Quitting Smoking: Ending the Penalty for Vulnerable Patients

by Archynetys Health Desk

Money should not be an obstacle to quitting smoking, especially when it comes to preventing serious complications or avoidable recurrences. In practice, however, current reimbursement rules expose the most vulnerable patients to a ‘double penalty’: persistent addiction due to lack of financial resources and serious consequences for their health that will put lasting pressure on their health and on the healthcare system.

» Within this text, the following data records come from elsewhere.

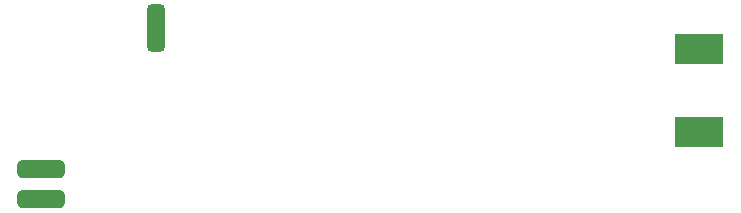
<source format=gbp>
G04 #@! TF.GenerationSoftware,KiCad,Pcbnew,(6.0.0)*
G04 #@! TF.CreationDate,2022-01-31T09:48:03+01:00*
G04 #@! TF.ProjectId,lora,6c6f7261-2e6b-4696-9361-645f70636258,v2.0*
G04 #@! TF.SameCoordinates,Original*
G04 #@! TF.FileFunction,Paste,Bot*
G04 #@! TF.FilePolarity,Positive*
%FSLAX46Y46*%
G04 Gerber Fmt 4.6, Leading zero omitted, Abs format (unit mm)*
G04 Created by KiCad (PCBNEW (6.0.0)) date 2022-01-31 09:48:03*
%MOMM*%
%LPD*%
G01*
G04 APERTURE LIST*
G04 Aperture macros list*
%AMRoundRect*
0 Rectangle with rounded corners*
0 $1 Rounding radius*
0 $2 $3 $4 $5 $6 $7 $8 $9 X,Y pos of 4 corners*
0 Add a 4 corners polygon primitive as box body*
4,1,4,$2,$3,$4,$5,$6,$7,$8,$9,$2,$3,0*
0 Add four circle primitives for the rounded corners*
1,1,$1+$1,$2,$3*
1,1,$1+$1,$4,$5*
1,1,$1+$1,$6,$7*
1,1,$1+$1,$8,$9*
0 Add four rect primitives between the rounded corners*
20,1,$1+$1,$2,$3,$4,$5,0*
20,1,$1+$1,$4,$5,$6,$7,0*
20,1,$1+$1,$6,$7,$8,$9,0*
20,1,$1+$1,$8,$9,$2,$3,0*%
G04 Aperture macros list end*
%ADD10RoundRect,0.381000X-1.619000X-0.381000X1.619000X-0.381000X1.619000X0.381000X-1.619000X0.381000X0*%
%ADD11R,4.190000X2.665000*%
%ADD12RoundRect,0.381000X0.381000X-1.619000X0.381000X1.619000X-0.381000X1.619000X-0.381000X-1.619000X0*%
G04 APERTURE END LIST*
D10*
X172135800Y-108686600D03*
X172135800Y-106146600D03*
D11*
X227838000Y-96007500D03*
X227838000Y-102992500D03*
D12*
X181864000Y-94234000D03*
M02*

</source>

Dr. Pierre Nys, a general practitioner since 1993 and a tobacco expert for 15 years, provides consultations on tobacco addiction. His conclusion is indisputable. “Tobacco to roll yourself is not expensive. A month of nicotine replacement, on the other hand, costs 50 euros,” he remembers. An amount that represents an insurmountable obstacle for many patients in a precarious situation – including pregnant women and patients with psychiatric disorders, chronic conditions or complex social situations. In these circumstances, motivation is no longer sufficient: quitting becomes materially unfeasible, despite the existence of certain one-off support measures.

This financial barrier undermines the entire logic of prevention. “We ask patients who are already struggling to make an enormous effort, without giving them the concrete means to achieve this,” the GP summarizes. The paradox is all the more striking because medium-term withdrawal failure leads to expensive medical complications: worsening of comorbidities, repeated hospital admissions, loss of quality of life. “We could help earlier, prevent many situations, and that would cost the system less,” he emphasizes.

The administrative absurdity of bupropion
In addition to nicotine replacement, access to drug treatments illustrates a major administrative inconsistency. Bupropion is the most striking example of this. This medicine is reimbursed when prescribed as an antidepressant, but its use to support smoking cessation is strictly regulated.

“To prescribe bupropion in the context of reimbursed support for quitting smoking, the patient must have COPD grade 2, have consulted a pulmonologist, have undergone spirometry… “, explains Dr. Nys. A cumbersome procedure that is difficult to reconcile with the reality of general medicine, especially given the waiting times for a specialized consultation, which sometimes last for months, with no guarantee that the legal criteria for reimbursement will ultimately be met.

In practice, some doctors are forced to adjust antidepressant treatment – for example by replacing an SSRI such as escitalopram with bupropion – to remain within the legal framework for reimbursement. “That is an administrative burden that is completely pointless from a public health perspective,” the tobacco expert concludes.

Integrate tobacco withdrawal into care pathways
To overcome this impasse, Dr. Nys advocates a structural change: no longer treating tobacco withdrawal as an isolated problem, but fully integrating it into existing and future care pathways. “Why don’t care programs for diabetes or renal insufficiency automatically include complete smoking cessation treatment, and not just stating an intention to quit?” he asks.

In high-risk situations (after a heart attack, serious chronic conditions, psychiatric disorders), quitting smoking is a medical priority and not an additional option. “When I treat kidney failure, quitting smoking is not a luxury, but a central part of the treatment,” the doctor emphasizes. Including smoking cessation in the care pathway, he said, would ensure better therapeutic consistency, structured follow-up and fairer access to treatments.

Pending a reform that finally brings prevention objectives into line with the concrete resources allocated to patients, healthcare providers continue to struggle with a paradoxical system. “We ask the most vulnerable for enormous willpower, without giving them the financial resources to support it,” summarizes Dr. Nys. An inconsistency that has a high price in practice.